• PROBLEM STATEMENT: Please write out a passage from the film forum thread below, word for word, starting at the words "I bought/used 400" and stopping after the words "tirediron (Sep 16, 2018)".

##### STUDY TEXT

# New to Film - Random specific inquiry lol



## Sydney Angione (Sep 16, 2018)

So a few years ago my father passed and I recently stumbled across his Cannon FTb. I took some photography courses in school and really enjoyed it so I figured I'd give it a shot - I never had used film just digital. I know some what about iso and over/under exposure but it's been a few years so I have a specific situation I want to inquire about.

I bought/used 400 color film - but dumb me wasn't paying attention to the camera settings and I shot a roll on 250. It was an overcast day and was still relatively bright. What will this likely do to the shots? I was planning on taking these to a film lab - should I mention that I shot them the way I did? Are they worth taking? What should I expect?


----------



## tirediron (Sep 16, 2018)

The negatives will be a bit dark (2/3 stop, or near enough), but nothing that the lab shouldn't be able to account for in printing.  I would let them know and ask them to print everything at +2/3; you may lose some detail, and will gain a bit of noise, but shouldn't be fatal.

##########
##### RECORDS SHOWN

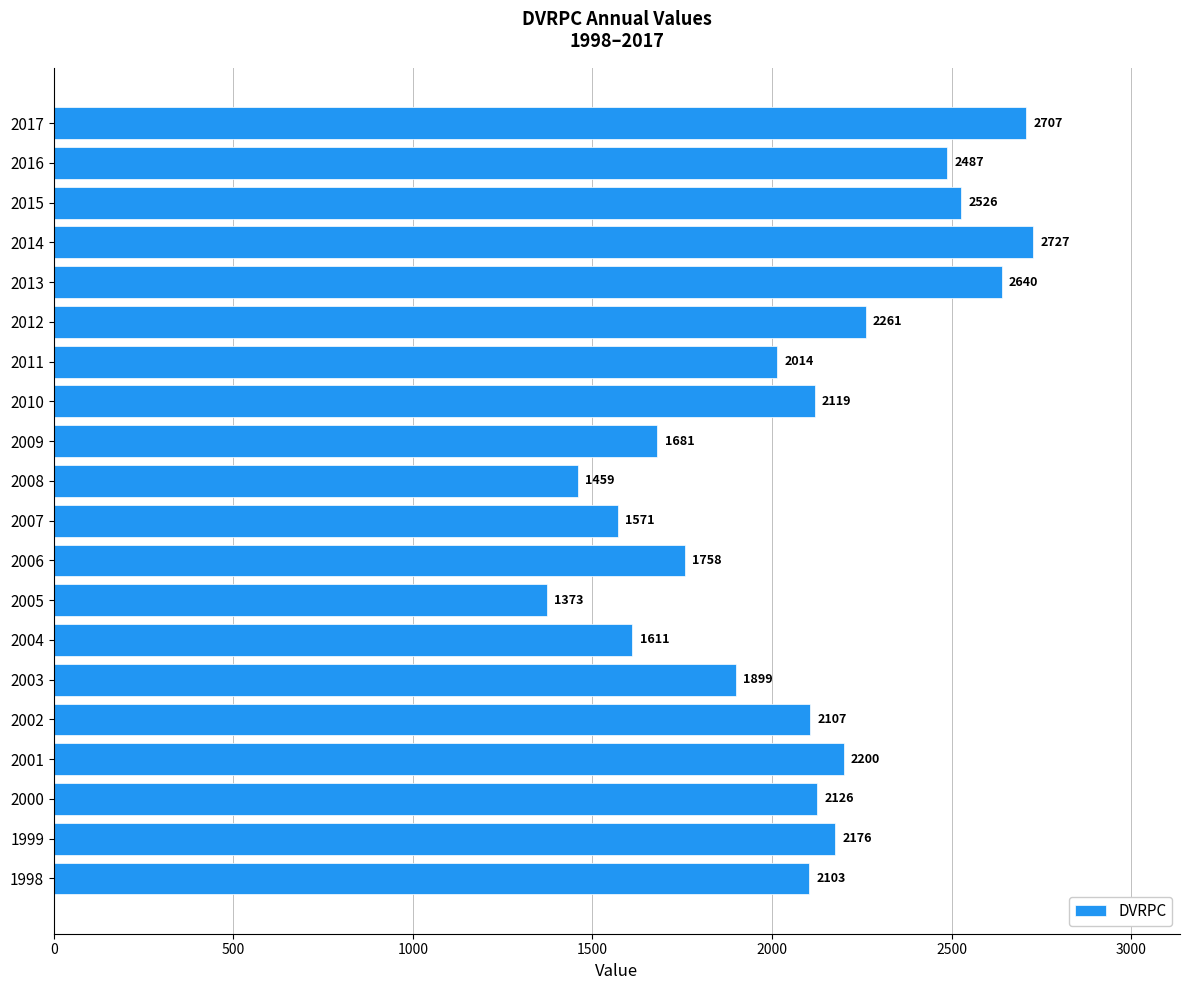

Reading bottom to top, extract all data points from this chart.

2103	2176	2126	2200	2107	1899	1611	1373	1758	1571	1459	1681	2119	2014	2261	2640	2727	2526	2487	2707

##########
##### RECORDS SHOWN

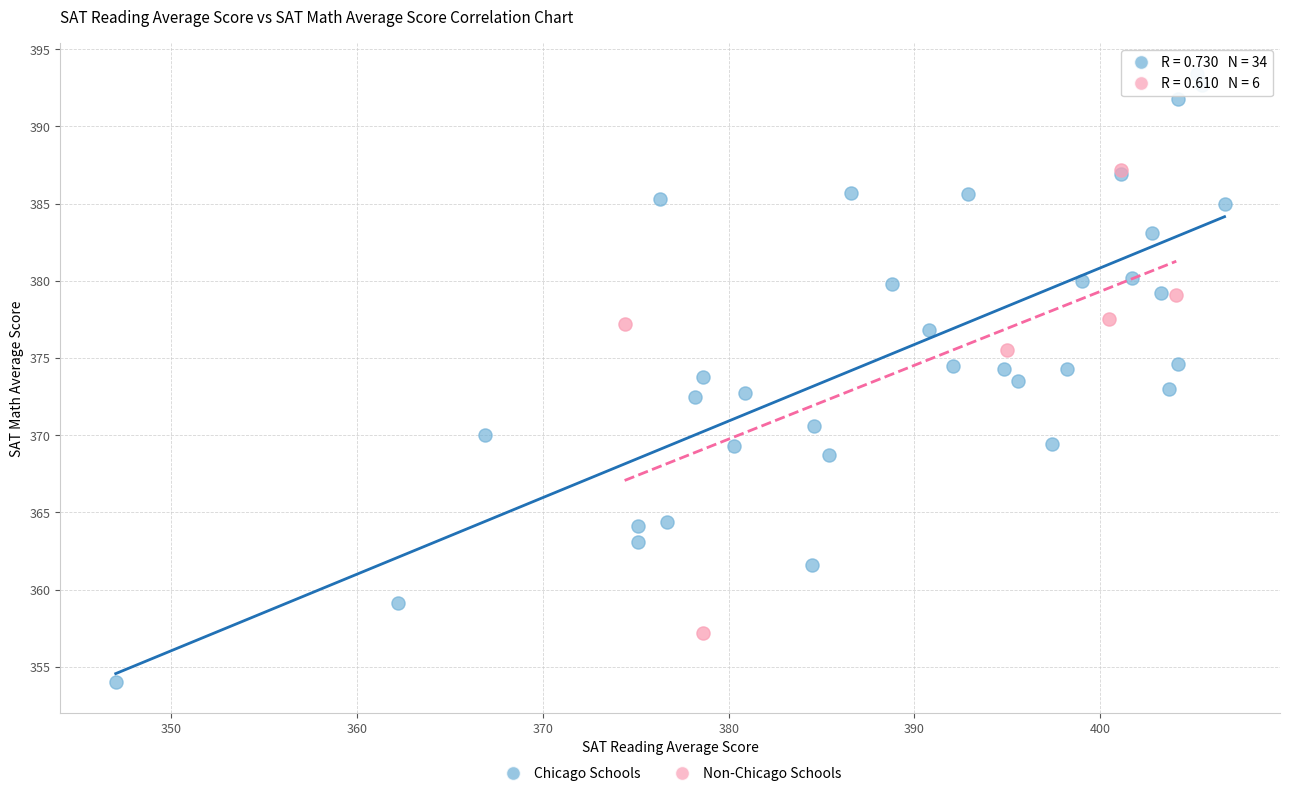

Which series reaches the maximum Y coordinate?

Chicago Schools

##########

• SOLVED PROBLEM:
I bought/used 400 color film - but dumb me wasn't paying attention to the camera settings and I shot a roll on 250. It was an overcast day and was still relatively bright. What will this likely do to the shots? I was planning on taking these to a film lab - should I mention that I shot them the way I did? Are they worth taking? What should I expect?


----------



## tirediron (Sep 16, 2018)